### PROVIDED TEXT:
--------------------------------------------------

Sugar concentrations from the BATS site in the Sargasso Sea, 2001-2004 (Ocean Microbial Observatory project)

Website: https://www.bco-dmo.org/dataset/543771
Data Type: Cruise Results
Version: 1
Version Date: 2014-12-16

Project
» Transitions in the Surface Layer and the Role of Vertically Stratified Microbial Communities in the Carbon Cycle - An Oceanic Microbial Observatory (Ocean Microbial Observatory)
ContributorsAffiliationRole
Carlson, Craig A.University of California-Santa Barbara (UCSB)Principal Investigator
Giovannoni, StephenOregon State University (OSU)Co-Principal Investigator
Copley, NancyWoods Hole Oceanographic Institution (WHOI BCO-DMO)BCO-DMO Data Manager

Abstract
Sugar concentrations and dissolved combined neutral sugar (DCNS) dynamics were measured from samples for DCNS collected monthly to bimonthly between 2001 and 2004 at the BATS study site aboard the R/V Weatherbird II, Western Sargasso Sea.


Coverage

Spatial Extent: N:31.711 E:-64.092 S:31.593 W:-64.271
Temporal Extent: 2001-09-12 - 2004-12-08

Dataset Description

Sugar concentrations and dissolved combined neutral sugar (DCNS) dynamics were measured from samples for DCNS collected monthly to bimonthly between 2001 and 2004 at the BATS study site aboard the R/V Weatherbird II. Supporting data provided by the BATS time-series program and are available at (http://bats.bios.edu/)


Methods & Sampling

Methodology is from Goldberg et al (2009).

Study site
The BATS site is located at 31°40'N, 64°10'W in the Northwestern Sargasso Sea. There, the surface layer of the water column is thermally stratified during summer and autumn months and concentrations of macronutrients are generally below limits of detection (Steinberg et al., 2001). Sub-tropical mode water (STMW), formed to the north before subducting with subsequent southerly flow, lies below the surface layer at the BATS site, occupying the 18 °C thermostad between 150 and 400 m (Worthington, 1976; Palter et al., 2005). Deep convective mixing that occurs during winter months can entrain STMW, with elevated nutrient concentrations, into the surface layer, supporting the annual winter/spring phytoplankton bloom.

Sample collection
Samples for DOC and DCNS were collected monthly to bimonthly between 2001 and 2004 at the BATS study site aboard the R/V Weatherbird II. Seawater was collected in 12 L Niskin bottles using a conductivity, temperature, and depth (CTD) profiler. Each sample was gravity filtered through an inline 47 mm glass fiber filter (GF/F filters, Whatman) housed in an acid cleaned polycarbonate cartridge (Gelman) and attached directly to the Niskin bottle spigot using silicone tubing. Filtrate was collected in 40 mL combusted glass EPA vials, frozen immediately, and stored at -20 °C until analysis at University of California Santa Barbara. For long-term storage, 4 mL aliquots of sample were transferred into 5 mL glass ampoules, dried in a Savant Speed Vac, sealed with Teflon tape, and stored in sealed polyethylene bags at -20 °C. All plasticware was washed with 10% hydrochloric acid (HCl; Fisher) and flushed thoroughly with UV oxidized Nanopure® water (Barnstead Thermoline). Glass fiber (GF/F) filters and borosilicate vials were combusted at 450 °C for 2-3 h prior to use. All samples were analyzed between October 2004 and July 2006.

--------------------------------------------------

### GIVEN INFORMATION:

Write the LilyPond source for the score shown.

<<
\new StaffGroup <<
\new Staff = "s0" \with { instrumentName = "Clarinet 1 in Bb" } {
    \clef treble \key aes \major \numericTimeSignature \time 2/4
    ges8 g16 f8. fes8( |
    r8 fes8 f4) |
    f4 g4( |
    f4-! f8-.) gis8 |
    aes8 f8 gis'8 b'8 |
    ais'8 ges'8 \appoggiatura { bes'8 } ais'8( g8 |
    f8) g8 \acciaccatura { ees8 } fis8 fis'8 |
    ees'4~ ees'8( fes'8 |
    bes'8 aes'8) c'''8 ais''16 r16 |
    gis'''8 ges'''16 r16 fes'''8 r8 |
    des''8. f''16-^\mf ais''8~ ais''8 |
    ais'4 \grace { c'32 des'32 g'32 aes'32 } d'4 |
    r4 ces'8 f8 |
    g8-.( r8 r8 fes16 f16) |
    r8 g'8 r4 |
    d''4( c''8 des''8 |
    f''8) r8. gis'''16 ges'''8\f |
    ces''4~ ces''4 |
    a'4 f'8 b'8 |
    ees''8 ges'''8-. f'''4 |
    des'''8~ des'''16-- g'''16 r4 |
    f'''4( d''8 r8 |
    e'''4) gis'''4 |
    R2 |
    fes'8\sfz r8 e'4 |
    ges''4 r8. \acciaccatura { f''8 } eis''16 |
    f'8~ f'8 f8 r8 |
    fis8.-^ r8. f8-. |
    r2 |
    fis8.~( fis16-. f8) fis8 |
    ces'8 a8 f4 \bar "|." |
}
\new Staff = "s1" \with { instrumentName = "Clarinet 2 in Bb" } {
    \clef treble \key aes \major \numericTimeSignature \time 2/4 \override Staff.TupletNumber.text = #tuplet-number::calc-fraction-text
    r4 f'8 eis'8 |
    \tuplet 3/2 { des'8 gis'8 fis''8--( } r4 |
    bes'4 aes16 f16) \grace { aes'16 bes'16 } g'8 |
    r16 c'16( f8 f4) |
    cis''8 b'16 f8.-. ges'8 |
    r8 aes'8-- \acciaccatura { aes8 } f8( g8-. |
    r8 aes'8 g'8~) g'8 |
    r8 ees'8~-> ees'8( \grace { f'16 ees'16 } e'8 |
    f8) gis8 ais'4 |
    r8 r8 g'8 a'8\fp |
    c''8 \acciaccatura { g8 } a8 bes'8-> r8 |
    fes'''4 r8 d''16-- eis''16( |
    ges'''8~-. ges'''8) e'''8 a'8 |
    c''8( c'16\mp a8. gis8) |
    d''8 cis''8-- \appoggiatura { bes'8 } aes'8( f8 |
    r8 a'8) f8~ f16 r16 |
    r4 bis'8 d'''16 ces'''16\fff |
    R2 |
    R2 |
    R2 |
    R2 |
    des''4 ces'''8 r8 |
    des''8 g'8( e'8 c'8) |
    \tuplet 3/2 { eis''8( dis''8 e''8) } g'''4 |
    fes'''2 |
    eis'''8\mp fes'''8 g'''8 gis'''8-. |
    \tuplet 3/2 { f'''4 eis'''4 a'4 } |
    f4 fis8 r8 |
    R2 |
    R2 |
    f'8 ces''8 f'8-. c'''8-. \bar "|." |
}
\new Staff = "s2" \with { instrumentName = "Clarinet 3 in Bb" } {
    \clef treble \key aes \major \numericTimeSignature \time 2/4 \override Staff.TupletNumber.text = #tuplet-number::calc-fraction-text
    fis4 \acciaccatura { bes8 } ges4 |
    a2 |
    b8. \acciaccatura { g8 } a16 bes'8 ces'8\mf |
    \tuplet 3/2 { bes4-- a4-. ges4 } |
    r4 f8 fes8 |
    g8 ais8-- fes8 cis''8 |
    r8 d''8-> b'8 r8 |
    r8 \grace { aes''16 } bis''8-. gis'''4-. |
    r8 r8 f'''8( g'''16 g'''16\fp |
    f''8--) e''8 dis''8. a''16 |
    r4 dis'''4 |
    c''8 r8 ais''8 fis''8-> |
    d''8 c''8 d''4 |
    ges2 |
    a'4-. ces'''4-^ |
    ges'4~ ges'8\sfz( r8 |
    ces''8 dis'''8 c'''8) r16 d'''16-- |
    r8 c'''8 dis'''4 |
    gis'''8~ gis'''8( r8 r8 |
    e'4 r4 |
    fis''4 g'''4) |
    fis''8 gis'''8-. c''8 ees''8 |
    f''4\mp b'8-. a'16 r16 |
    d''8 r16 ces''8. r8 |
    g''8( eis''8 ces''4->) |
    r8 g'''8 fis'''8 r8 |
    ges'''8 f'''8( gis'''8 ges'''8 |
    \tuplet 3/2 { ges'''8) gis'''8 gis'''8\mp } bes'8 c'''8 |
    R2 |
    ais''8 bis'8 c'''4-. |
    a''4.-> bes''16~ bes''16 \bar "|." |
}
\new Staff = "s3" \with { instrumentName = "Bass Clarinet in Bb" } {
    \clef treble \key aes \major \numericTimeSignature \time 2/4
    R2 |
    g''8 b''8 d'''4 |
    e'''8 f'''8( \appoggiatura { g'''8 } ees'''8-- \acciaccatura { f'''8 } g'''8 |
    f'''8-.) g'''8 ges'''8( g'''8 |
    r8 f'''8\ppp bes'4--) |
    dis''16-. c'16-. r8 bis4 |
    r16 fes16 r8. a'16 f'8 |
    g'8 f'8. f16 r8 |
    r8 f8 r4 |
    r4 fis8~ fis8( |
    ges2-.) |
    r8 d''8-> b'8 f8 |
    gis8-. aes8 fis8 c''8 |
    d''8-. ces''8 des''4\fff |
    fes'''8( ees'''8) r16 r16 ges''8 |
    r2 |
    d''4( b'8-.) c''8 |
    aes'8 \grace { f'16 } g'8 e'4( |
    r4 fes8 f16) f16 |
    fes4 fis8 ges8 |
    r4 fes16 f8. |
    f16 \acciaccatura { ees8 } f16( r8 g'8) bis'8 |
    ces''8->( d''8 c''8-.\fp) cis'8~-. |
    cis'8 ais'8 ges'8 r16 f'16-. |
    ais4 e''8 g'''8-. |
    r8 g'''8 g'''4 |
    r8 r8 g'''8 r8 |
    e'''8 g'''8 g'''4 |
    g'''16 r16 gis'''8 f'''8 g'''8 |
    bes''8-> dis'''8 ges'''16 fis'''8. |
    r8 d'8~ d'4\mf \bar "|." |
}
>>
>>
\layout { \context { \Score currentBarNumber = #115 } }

--------------------------------------------------

### INSTRUCTIONS TO FOLLOW:
According to the Sargasso Sea sugar dataset page, during what period were all the samples analyzed? The lines have no connection to the Sargasso Sea sugar dataset page.

### SOLUTION BELOW:
Between October 2004 and July 2006.